Even so, the five stories that make up CREEPSHOW are all incredibly distinct. Romero put a lot of time into developing highly individual stories, and then populated them with the kinds of actors you usually don't see in this kind of campy homage. You could waste an evening arguing over who turns in the best performance here. Is it the testicle-destroying bitch goddess played by Adrienne Barbeau? The ridiculous moron played by Ed Harris. The Dickensian one-man show staged by E.G. Marshall in the movie's final tale?

For my money, the best performance comes from none other than Stephen King. While I doubt he spends a lot of time bragging about it, his performance has the kind of warped inspiration of someone who has no idea what they're doing.

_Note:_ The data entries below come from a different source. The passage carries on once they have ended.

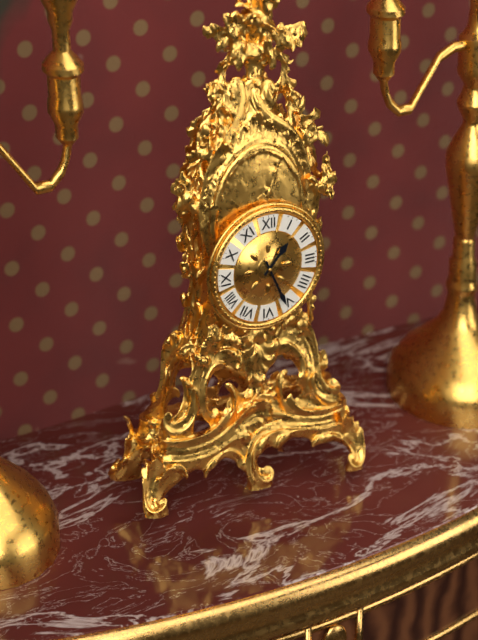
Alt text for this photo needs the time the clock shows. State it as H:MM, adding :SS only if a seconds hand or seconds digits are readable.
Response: 1:26
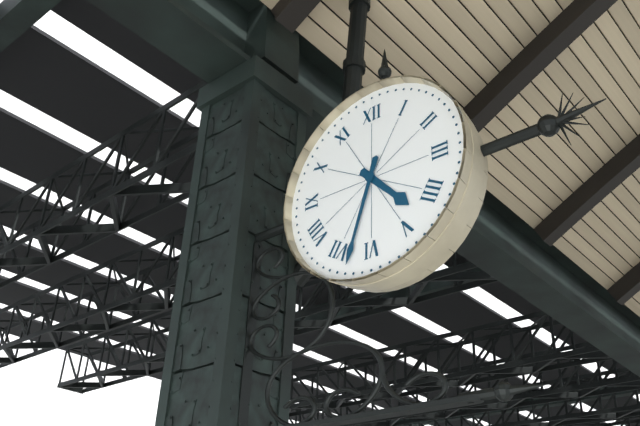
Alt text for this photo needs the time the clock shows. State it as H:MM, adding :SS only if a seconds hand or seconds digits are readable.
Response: 4:33
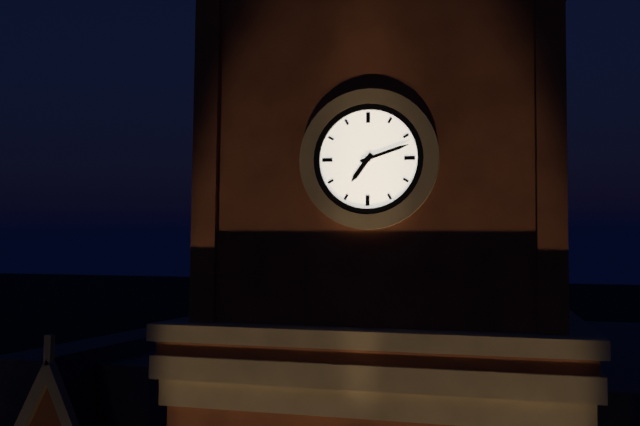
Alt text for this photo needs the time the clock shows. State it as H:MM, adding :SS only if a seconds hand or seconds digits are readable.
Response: 7:12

The illiterate hillbilly played by King in the movie's second act certainly didn't call for an actor like Daniel Day-Lewis (though that would be awesome, now that I think about it) but still required an actor with a tremendous amount of charisma. When there's only one actor on screen, the audience damn well better like him.

King's performance also reveals the true soul of CREEPSHOW. Even though it looks and behaves like a horror movie, the film is really a comedy that just happens to use a lot of red Karo syrup.

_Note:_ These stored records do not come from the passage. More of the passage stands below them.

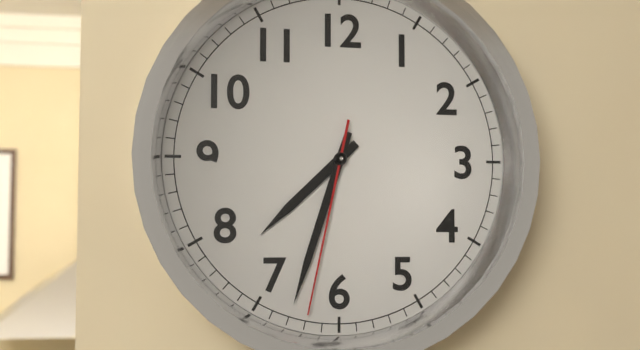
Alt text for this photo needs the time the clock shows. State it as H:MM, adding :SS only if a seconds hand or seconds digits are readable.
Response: 7:33:32
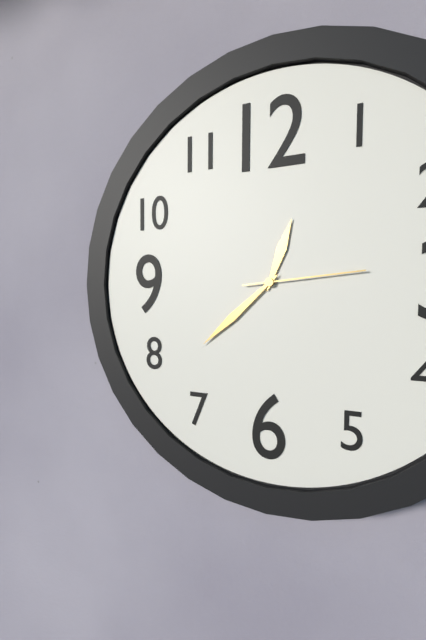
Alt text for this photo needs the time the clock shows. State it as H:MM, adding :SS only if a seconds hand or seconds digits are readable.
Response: 12:38:14
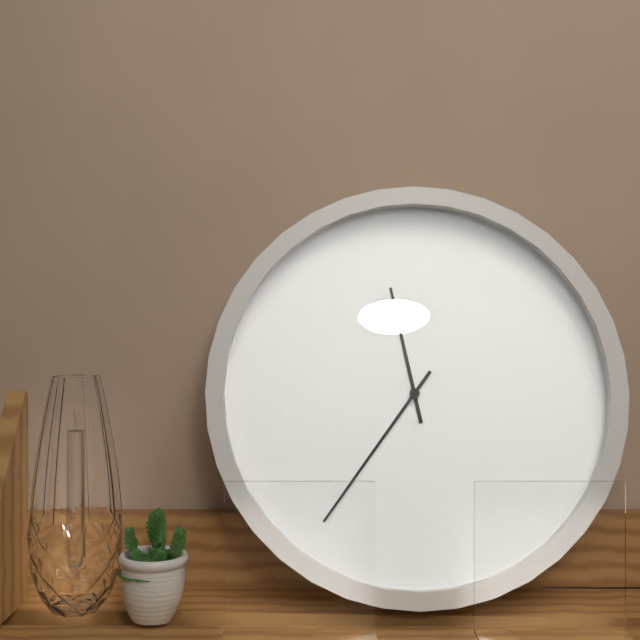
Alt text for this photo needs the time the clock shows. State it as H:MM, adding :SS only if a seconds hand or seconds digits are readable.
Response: 11:36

There are few giggles in the film's opening tale, FATHER'S DAY, which turns the moralistic subtext of E.C. Comics on its head. Murdered by his daughter decades earlier, the cruel patriarch of a wealthy family returns from the dead to do some bad shit to his descendents. While the people who suffer in this story are mostly unlikeable, it's hard to justify their gruesome fates, or the story's downer ending. Part of me thinks this is King fucking with audience expectations. In their day, E.C.'s many horror titles were defamed as being mindless, nihilist entertainment with no social value, and FATHER'S DAY is certainly that. Gloriously so, in fact.

The second feature, THE LONESOME DEATH OF JORDY VERRILL, is centered on King's Garrison Keillor-meets-HEE HAW performance as the story's title character. There's not a scene in this episode that doesn't include the writer, though there are a few brief appearances by actor Bingo O'Malley (god have mercy on his parents) in various roles, as well as an uncredited turn by BATTLESTAR GALATICA's original Baltar, John Colicos. Contaminated by oozing from a meteor that's crashed on his farm, King spends the evening watching as an alien fungus slowly spreads across his body. It's a funny performance from King, but one that's still manages to be incredibly sad. It's also the last time in the movie that evil will prevail. More or less.

The third story, titled SOMETHING TO TIDE YOU OVER, is the most sluggish of the bunch, but it’s also the most cruel. Leslie Nielsen plays one of the film's many rich bastards, this time a man seeking revenge on his wife and her lover. His plan? To bury them up to their necks in the sand and wait for the tide to roll in. It takes a while for this story to get to the point, but that doesn't make the sadistic exchange between Nielsen and Ted Danson any less disturbing to watch.

THE CRATE is easily CREEPSHOW's crown jewel. A college janitor discovers a 159-year-old box stashed under a stairway at the school. Inside is a monster with an insatiable appetite. For one professor, the discovery is about something more than professional accolades, and provides him with the opportunity to get rid of an abusive, obnoxious wife.

I don't know if the sequencing of the stories that compose CREEPSHOW remained unchanged from script to editing, but placing THE CRATE so near the end of the movie shows a deft approach to pacing. The contrast between camp and realism even reaches its most distant divide in this segment, and relies less on the "comicbook" color palette than the previous tales. It's both more and less stylized than the other stories in the film, which makes it feel more ... legitimate, maybe? Cinematic?

THEY'RE CREEPING UP ON YOU is the most controversial segment of the film. E.G. Marshall plays a reclusive, Howard Hughes-type germaphobe who's created a sterile, perfectly isolated living space for himself. It’s also a place where he can hide away from his many misdeeds, until the widow of a former business partner begins to harass him via telephone.  Marshall is the only actor to appear on screen in the film, playing a character so hateful that you can't wait for him kick off. More than a few people have come to regret the character's demise, though, because it involves about 10,000 live cockroaches.

It's the most subtle story of the film, and maybe even the laziest. The story builds to a single moment of shock and, when it happens, it's something designed to play off audience phobias. The story also lacks the color and flair of the previous episodes, but there's something to be said for its patience. It's not a bad story, exactly ... just one that feels like it would have been more at home on Romero's later television series, TALES FROM THE DARKSIDE.

The anthology is bookended by the most sinister story of the bunch. A child, played by King’s oldest son Joseph King (now a best-selling writer himself, under the pen name Joe Hill) uses a toy ordered from the back pages of the Creepshow comic to exact revenge on his father for throwing away his favorite funnybook. The segment also features cameos by Tom “Thrill Me” Atkins and effects artist Tom Savini.  I don’t think many horror fans will take issue with the many zombies, monsters and premeditated murders of CREEPSHOW. But the closing scene, which involves a son killing his father over a comicbook, might be a bit much for some people.



Sandi Mcbride said...

I can hold my breath a LONNNNNNNNNNNG time!!!

Eileen Lynch Farrar said...

I went to college with the "I want my cake" animated corpse guy---actor John Amplas, also the star of the cult film "Martin." Also, the two garbage men in the boy/comic book lead in!